Jennifer Louden calls this life hack shadow comforts. Which are activities that allow us to numb what’s really going on for us, they help us keep up appearances. What we need to do is sit amongst the light and dark of our lives and own it, acknowledge it and learn from it. 

In contrast, real comforts are never numbing, they are always loving and always something that nurtures you. Just like when a child is picked up when they are crying and held safely in their carer or parents arms until they are ok. 

As I became aware of my shadow comforts and understood how they were just a quick fix and the comfort they offered was short-lived and for me had unintended negative consequences. 

I wanted to change, I saw shadow comforts to be used in emergency only activity, so for example, if I am tired and overworked, stressed and when I am working from emotional scarcity, I will have chocolate and coffee to keep me going or play on the Xbox or go shopping. I would avoid actually meeting my real needs. I used to live on that diet and still easily slip into old habits. The result of that diet over the years is that it left me broke, spiritually, emotionally, relationally.

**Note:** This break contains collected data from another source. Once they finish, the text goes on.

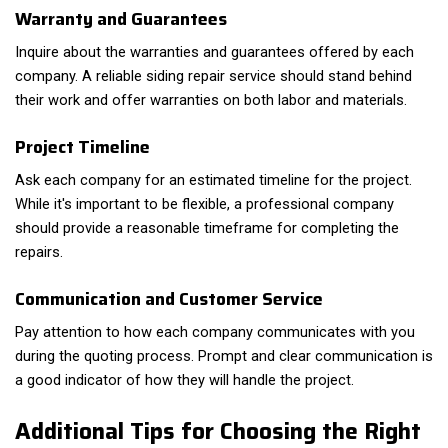
Warranty and Guarantees
Inquire about the warranties and guarantees offered by each
company. A reliable siding repair service should stand behind
their work and offer warranties on both labor and materials.
Project Timeline
Ask each company for an estimated timeline for the project.
While it's important to be flexible, a professional company
should provide a reasonable timeframe for completing the
repairs.
Communication and Customer Service
Pay attention to how each company communicates with you
during the quoting process. Prompt and clear communication is
a good indicator of how they will handle the project.
Additional Tips for Choosing the Right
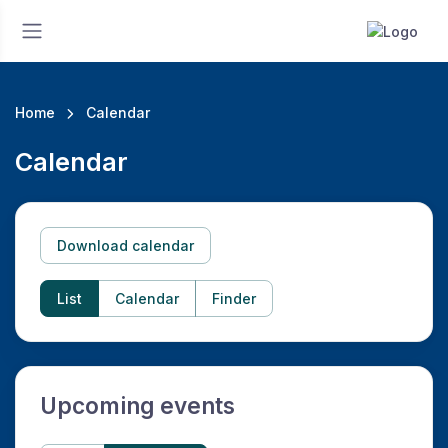
Home
Calendar
Calendar
Download calendar
List
Calendar
Finder
Upcoming events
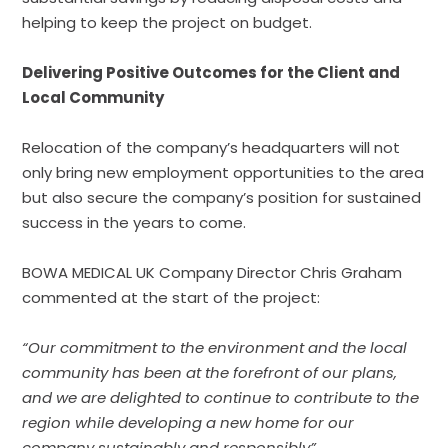
helping to keep the project on budget.
Delivering Positive Outcomes for the Client and
Local Community
Relocation of the company’s headquarters will not
only bring new employment opportunities to the area
but also secure the company’s position for sustained
success in the years to come.
BOWA MEDICAL UK Company Director Chris Graham
commented at the start of the project:
“Our commitment to the environment and the local
community has been at the forefront of our plans,
and we are delighted to continue to contribute to the
region while developing a new home for our
company sustainably and responsibly”.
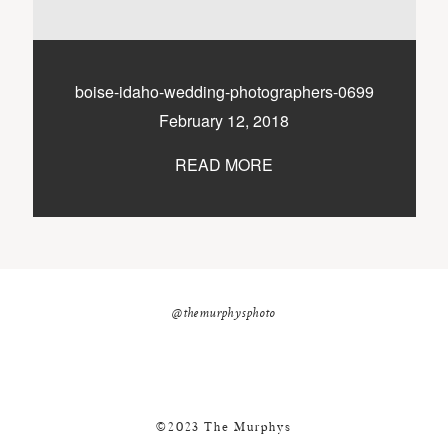
nicole@themurphysphotography.com
©2018 THE MURPHYS
boise-idaho-wedding-photographers-0699
February 12, 2018
READ MORE
@themurphysphoto
©2023 The Murphys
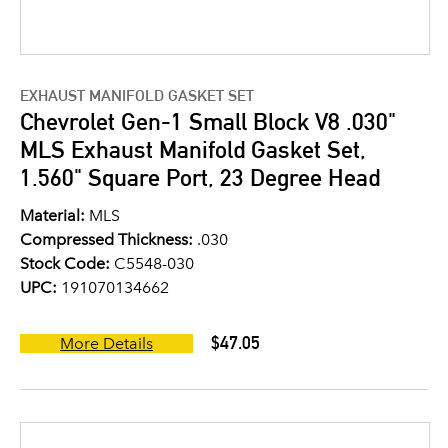
EXHAUST MANIFOLD GASKET SET
Chevrolet Gen-1 Small Block V8 .030"
MLS Exhaust Manifold Gasket Set,
1.560" Square Port, 23 Degree Head
Material:
MLS
Compressed Thickness:
.030
Stock Code:
C5548-030
UPC:
191070134662
$47.05
More Details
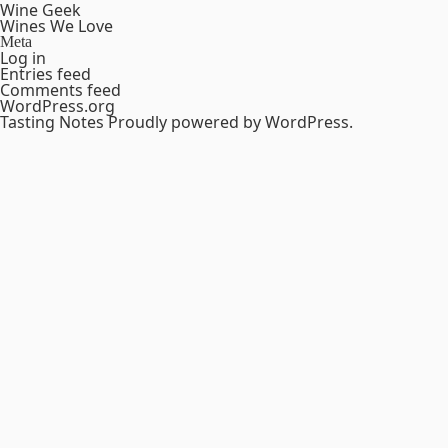
Wine Geek
Wines We Love
Meta
Log in
Entries feed
Comments feed
WordPress.org
Tasting Notes
Proudly powered by WordPress.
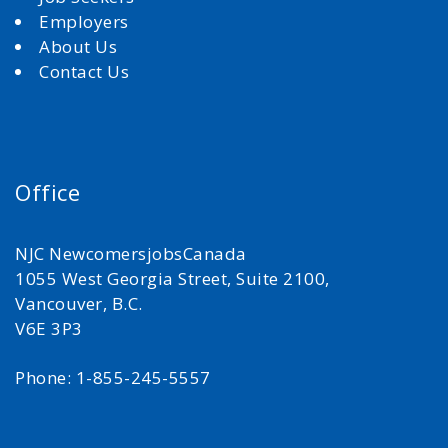
Employers
About Us
Contact Us
Office
NJC NewcomersjobsCanada
1055 West Georgia Street, Suite 2100,
Vancouver, B.C.
V6E 3P3
Phone: 1-855-245-5557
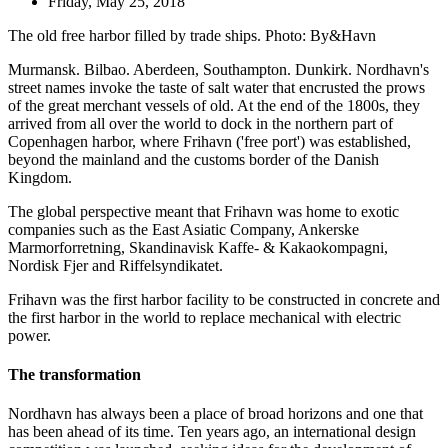
Friday, May 25, 2018
The old free harbor filled by trade ships. Photo: By&Havn
Murmansk. Bilbao. Aberdeen, Southampton. Dunkirk. Nordhavn's
street names invoke the taste of salt water that encrusted the prows
of the great merchant vessels of old. At the end of the 1800s, they
arrived from all over the world to dock in the northern part of
Copenhagen harbor, where Frihavn ('free port') was established,
beyond the mainland and the customs border of the Danish
Kingdom.
The global perspective meant that Frihavn was home to exotic
companies such as the East Asiatic Company, Ankerske
Marmorforretning, Skandinavisk Kaffe- & Kakaokompagni,
Nordisk Fjer and Riffelsyndikatet.
Frihavn was the first harbor facility to be constructed in concrete and
the first harbor in the world to replace mechanical with electric
power.
The transformation
Nordhavn has always been a place of broad horizons and one that
has been ahead of its time. Ten years ago, an international design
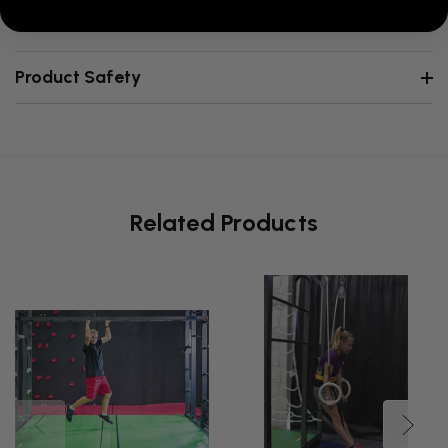
Reviews
Product Safety
Related Products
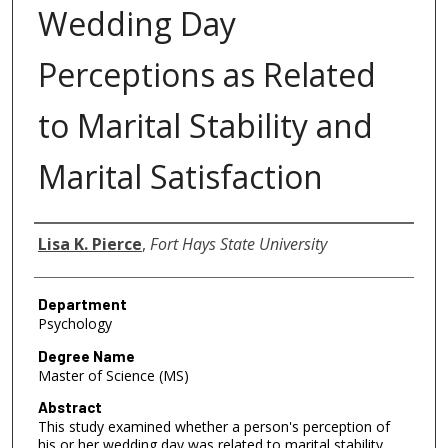
Wedding Day
Perceptions as Related
to Marital Stability and
Marital Satisfaction
Author
Lisa K. Pierce
,
Fort Hays State University
Department
Psychology
Degree Name
Master of Science (MS)
Abstract
This study examined whether a person's perception of
his or her wedding day was related to marital stability,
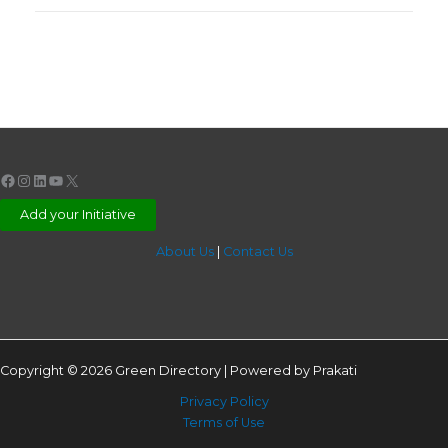
Facebook
Instagram
LinkedIn
YouTube
X
Add your Initiative
About Us
|
Contact Us
Copyright © 2026 Green Directory | Powered by Prakati
Privacy Policy
Terms of Use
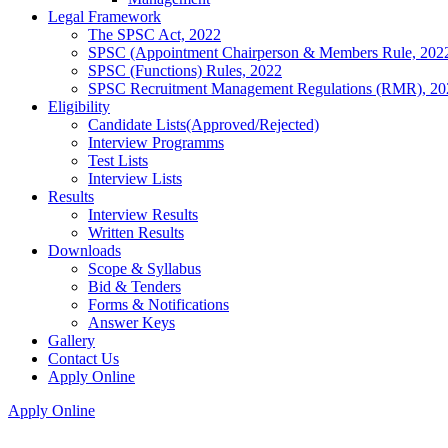
Legal Framework
The SPSC Act, 2022
SPSC (Appointment Chairperson & Members Rule, 202
SPSC (Functions) Rules, 2022
SPSC Recruitment Management Regulations (RMR), 20
Eligibility
Candidate Lists(Approved/Rejected)
Interview Programms
Test Lists
Interview Lists
Results
Interview Results
Written Results
Downloads
Scope & Syllabus
Bid & Tenders
Forms & Notifications
Answer Keys
Gallery
Contact Us
Apply Online
Apply Online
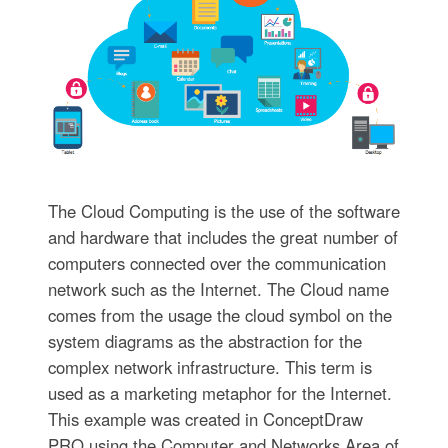
The Cloud Computing is the use of the software
and hardware that includes the great number of
computers connected over the communication
network such as the Internet. The Cloud name
comes from the usage the cloud symbol on the
system diagrams as the abstraction for the
complex network infrastructure. This term is
used as a marketing metaphor for the Internet.
This example was created in ConceptDraw
PRO using the Computer and Networks Area of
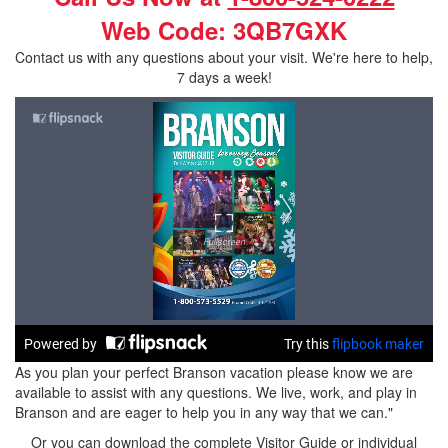
Web Code: 3QB7GXK
Contact us with any questions about your visit. We're here to help,
7 days a week!
As you plan your perfect Branson vacation please know we are
available to assist with any questions. We live, work, and play in
Branson and are eager to help you in any way that we can."
Or you can download the complete Visitor Guide or individual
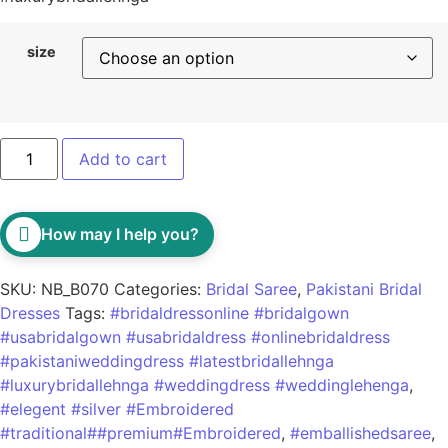
size
Add to cart
How may I help you?
SKU:
NB_B070
Categories:
Bridal Saree
,
Pakistani Bridal
Dresses
Tags:
#bridaldressonline #bridalgown
#usabridalgown #usabridaldress #onlinebridaldress
#pakistaniweddingdress #latestbridallehnga
#luxurybridallehnga #weddingdress #weddinglehenga
,
#elegent #silver #Embroidered
#traditional##premium#Embroidered
,
#emballishedsaree
,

Through reading on this idea of reliability in particular as a group of attributes that build trust from Brene’s work, I find that not building trust with myself utterly undermines, over time, the trust built externally! 

What Can We Do? 

Photo by Public Domain Pictures on Pexels.com

Reconnect with ourselves, find somewhere quiet and safe, where you can begin that work of reconnection and self-nurture.

Whether we are, a doctor, a waiter, a methodist minister, or man, women, gay, straight, nonbinary, husband, wife, we all are swirling ball of emotions, spiritual connection, of light and dark, joy and failure, of vulnerability, and of hope, and that part deserves and ultimately demands proper attention, 

I find my personhood is rooted in a God who says I am fearfully and wonderfully made, loved and lovable, imperfect and ok. When choosing the shadow comforts I know, that what I am communicating to myself, is a need to be nurtured, comforted and loved in a cherished and compassionate way. 

As infants we have all existed in a state when we couldn’t make sense of the world around us, where you and I didn’t have a clue what up and down was. All of us discovered what felt ok, and not ok. 

Real comfort is like what makes that infant feel loved, it is something that is experienced and felt. True comfort is known not as just one word or action, but a rainbow of connections that nurturer that inner person in all of us every single day.